▶ [Yönergeler]:
1 – Aşağıdaki tesadüfi karşılaşma metnine göre şu ifadelerin her birine evet ya da hayır deyin ve kararı belirleyen sözleri metinden aynen alıntılayın: (a) Tatlı sohbet, "Ben de çok memnun oldum" sözüyle başlayan bir tanışmayla başlamıştır. (b) Yarım kalan sohbet, önceden kararlaştırılmış bir buluşmayla yeniden başlamıştır. (c) Anlatıcı, o günkü yorgunluğuna bir isim koyabilmiştir.
2 – Aşağıdaki tesadüfi karşılaşma metnini son cümlesinden sonra kaldığı yerden sürdürün.
::: Okuma Metni
Tuhaf bir tesadüftü bu başlangıca sebep olan, sıradan, öylesine bir karşılaşma… Tanıdık, eş, dost, akraba ne varsa sıralanmıştı yan yana…
-“Ben de çok memnun oldum” diye başlayan bi tanışma başlatmıştı o şelale gibi akacak olan tatlı sohbeti.. Ne güzel bir sesin vardı, huzur veriyordun konuştukça, müziğin de öyle olmalıydı şüphesiz…
Önyargı duvarının ardına saklanmıştı, korkup sakındığım tanıdık hisler… Tanıdık yüzler, tanıdık sesler… Kalbimi kırıp geçen ortak arkadaşlarla ne çok yol aldığını nasıl da biliyordum daha ilk tanışmamızda, her şey incelikler yüzündendi…
Ve o gün, o yorgunluğuma isim bulamadığım gün, çekilişten kazanılmış bir davetiye gibiydin… Daha da tuhaf bir tesadüf tekrar başlattı “pause”a basılmış gibi yarım kalan sohbetimizi, başımdan aşağı kaynar sular dökülmüş gibiydi…
Biten piller, inadına karşılaştıran sokaklar… Tüm o olan biten, şaka olamayacak kadar kusursuzdu.
::::::
::: Gösterilen Girdiler
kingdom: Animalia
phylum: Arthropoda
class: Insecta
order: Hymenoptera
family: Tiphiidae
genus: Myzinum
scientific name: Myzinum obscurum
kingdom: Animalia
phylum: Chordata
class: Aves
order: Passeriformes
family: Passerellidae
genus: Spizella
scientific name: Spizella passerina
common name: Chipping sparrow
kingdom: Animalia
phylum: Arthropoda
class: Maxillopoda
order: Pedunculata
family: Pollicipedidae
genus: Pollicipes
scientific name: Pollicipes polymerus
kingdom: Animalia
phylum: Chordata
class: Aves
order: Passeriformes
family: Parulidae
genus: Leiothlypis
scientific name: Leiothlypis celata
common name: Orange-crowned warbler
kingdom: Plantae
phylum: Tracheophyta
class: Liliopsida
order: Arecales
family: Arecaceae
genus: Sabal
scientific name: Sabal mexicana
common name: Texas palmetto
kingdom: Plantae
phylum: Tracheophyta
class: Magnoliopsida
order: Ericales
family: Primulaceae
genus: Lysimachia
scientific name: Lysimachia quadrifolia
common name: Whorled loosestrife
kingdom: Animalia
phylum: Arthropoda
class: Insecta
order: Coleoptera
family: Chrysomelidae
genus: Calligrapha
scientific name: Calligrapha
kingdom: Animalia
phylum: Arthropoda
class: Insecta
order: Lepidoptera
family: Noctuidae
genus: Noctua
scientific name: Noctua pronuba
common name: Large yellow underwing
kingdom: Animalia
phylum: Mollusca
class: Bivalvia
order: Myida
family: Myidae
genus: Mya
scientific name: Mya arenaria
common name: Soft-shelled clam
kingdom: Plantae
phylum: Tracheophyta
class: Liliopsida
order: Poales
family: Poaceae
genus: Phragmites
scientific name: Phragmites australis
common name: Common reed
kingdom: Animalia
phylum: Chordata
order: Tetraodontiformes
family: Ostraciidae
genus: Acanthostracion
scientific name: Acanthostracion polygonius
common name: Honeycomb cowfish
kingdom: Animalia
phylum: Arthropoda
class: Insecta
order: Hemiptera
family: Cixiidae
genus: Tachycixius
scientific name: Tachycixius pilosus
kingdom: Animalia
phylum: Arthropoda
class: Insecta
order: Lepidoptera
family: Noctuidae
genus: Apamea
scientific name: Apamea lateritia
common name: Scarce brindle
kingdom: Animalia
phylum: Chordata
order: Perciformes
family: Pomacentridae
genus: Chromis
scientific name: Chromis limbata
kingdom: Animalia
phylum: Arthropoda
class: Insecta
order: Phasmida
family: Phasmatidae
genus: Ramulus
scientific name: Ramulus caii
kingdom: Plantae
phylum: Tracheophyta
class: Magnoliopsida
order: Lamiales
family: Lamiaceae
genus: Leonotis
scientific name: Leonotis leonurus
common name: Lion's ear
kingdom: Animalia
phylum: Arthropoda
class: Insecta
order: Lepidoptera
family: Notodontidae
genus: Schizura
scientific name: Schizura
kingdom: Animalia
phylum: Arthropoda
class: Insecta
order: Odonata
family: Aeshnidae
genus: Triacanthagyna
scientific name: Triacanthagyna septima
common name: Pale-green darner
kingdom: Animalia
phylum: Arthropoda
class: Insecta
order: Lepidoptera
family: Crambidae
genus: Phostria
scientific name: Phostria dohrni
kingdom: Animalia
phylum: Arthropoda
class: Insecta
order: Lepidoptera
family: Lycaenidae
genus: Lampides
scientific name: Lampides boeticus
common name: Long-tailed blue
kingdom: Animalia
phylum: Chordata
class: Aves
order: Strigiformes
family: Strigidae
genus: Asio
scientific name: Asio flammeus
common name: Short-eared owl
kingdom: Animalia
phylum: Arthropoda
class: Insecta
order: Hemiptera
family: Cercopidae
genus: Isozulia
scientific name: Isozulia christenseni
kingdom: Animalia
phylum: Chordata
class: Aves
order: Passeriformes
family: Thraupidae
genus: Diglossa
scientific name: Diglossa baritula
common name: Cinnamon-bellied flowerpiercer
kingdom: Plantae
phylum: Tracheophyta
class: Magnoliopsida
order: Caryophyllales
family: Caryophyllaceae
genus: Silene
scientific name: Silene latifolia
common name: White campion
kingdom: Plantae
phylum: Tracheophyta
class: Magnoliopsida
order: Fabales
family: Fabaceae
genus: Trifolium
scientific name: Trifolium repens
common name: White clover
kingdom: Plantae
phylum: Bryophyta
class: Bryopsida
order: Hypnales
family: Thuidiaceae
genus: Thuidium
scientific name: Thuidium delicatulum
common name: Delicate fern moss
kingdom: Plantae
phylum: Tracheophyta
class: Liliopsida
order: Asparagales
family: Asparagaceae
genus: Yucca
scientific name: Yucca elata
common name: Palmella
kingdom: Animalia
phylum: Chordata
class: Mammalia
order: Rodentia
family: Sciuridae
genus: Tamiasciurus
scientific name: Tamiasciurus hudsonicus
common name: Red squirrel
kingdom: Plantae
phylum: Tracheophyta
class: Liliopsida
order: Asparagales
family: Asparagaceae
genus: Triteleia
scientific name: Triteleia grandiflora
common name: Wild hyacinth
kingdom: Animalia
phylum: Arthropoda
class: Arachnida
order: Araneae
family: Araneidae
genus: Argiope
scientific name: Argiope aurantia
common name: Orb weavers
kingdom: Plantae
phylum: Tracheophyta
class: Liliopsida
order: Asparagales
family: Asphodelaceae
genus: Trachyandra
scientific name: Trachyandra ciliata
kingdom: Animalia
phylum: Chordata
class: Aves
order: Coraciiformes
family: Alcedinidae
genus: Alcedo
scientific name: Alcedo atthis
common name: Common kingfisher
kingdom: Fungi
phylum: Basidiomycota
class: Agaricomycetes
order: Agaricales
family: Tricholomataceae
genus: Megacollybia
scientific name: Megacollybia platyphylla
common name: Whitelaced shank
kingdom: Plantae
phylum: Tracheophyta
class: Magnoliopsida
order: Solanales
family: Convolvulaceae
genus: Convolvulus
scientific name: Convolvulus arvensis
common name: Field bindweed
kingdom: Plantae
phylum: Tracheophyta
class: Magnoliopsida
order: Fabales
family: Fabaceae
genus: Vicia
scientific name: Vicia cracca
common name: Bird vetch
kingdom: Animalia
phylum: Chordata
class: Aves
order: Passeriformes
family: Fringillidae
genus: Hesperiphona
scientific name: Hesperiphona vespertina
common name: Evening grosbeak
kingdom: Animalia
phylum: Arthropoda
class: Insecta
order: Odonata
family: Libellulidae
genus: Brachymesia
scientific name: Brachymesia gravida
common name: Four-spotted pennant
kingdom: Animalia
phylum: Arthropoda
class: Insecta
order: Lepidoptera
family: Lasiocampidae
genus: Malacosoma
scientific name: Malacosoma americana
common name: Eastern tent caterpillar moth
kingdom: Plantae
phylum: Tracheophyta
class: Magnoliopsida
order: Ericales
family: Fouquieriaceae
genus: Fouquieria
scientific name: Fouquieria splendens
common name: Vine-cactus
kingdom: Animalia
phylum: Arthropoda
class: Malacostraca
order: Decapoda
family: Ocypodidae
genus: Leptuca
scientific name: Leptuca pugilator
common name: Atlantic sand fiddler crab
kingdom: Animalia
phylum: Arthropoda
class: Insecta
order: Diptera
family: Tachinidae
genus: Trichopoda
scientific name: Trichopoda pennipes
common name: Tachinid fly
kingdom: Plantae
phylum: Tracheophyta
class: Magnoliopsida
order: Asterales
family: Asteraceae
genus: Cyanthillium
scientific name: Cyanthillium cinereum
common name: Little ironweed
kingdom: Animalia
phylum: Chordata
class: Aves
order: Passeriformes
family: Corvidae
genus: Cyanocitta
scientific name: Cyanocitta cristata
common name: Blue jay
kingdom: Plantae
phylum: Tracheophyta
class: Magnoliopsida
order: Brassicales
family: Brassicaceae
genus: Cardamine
::::::
▶ [Cevap Kümesi]:
1 –
(a) Evet: "diye başlayan bi tanışma başlatmıştı o şelale gibi akacak olan tatlı sohbeti"
(b) Hayır: "Daha da tuhaf bir tesadüf tekrar başlattı “pause”a basılmış gibi yarım kalan sohbetimizi"
(c) Hayır: "o yorgunluğuma isim bulamadığım gün"

2 –
Ne korkusuz bir itirafla açık etmiştim, seni görür görmez çok sevdiğimi. Hayat, şaka gibi tesadüflerle gelip, beni güldürmeye çalışıyordu…
Bunu mu beklemiştim bunca zamandır? Seni ilk gördüğüm günkü hissiyat aynı yerde saklanıyor olabilir miydi? “İlk görüşte aşka inanır mısın? Ya ikinci görüşte ?” şakası komik miydi mesela, yoksa gerçek miydi bu tespit?
Sen nerden çıkmıştın? Ben neden oradaydım? Kader yeni ördüğü hırkayı üzerimizde mi deniyordu?
Sesin…
Sesin öyle güzeldi ki… Sadece uykuma bekçilik etsin istedim, ılık bir süt misali… Öyle misafirperver, öyle kibar, öyle tatlı ve kararlı…
Derinlerde tınlayan ağır akorlar gibi…
“Sevdik de” diyordun, ne olacaktı şimdi?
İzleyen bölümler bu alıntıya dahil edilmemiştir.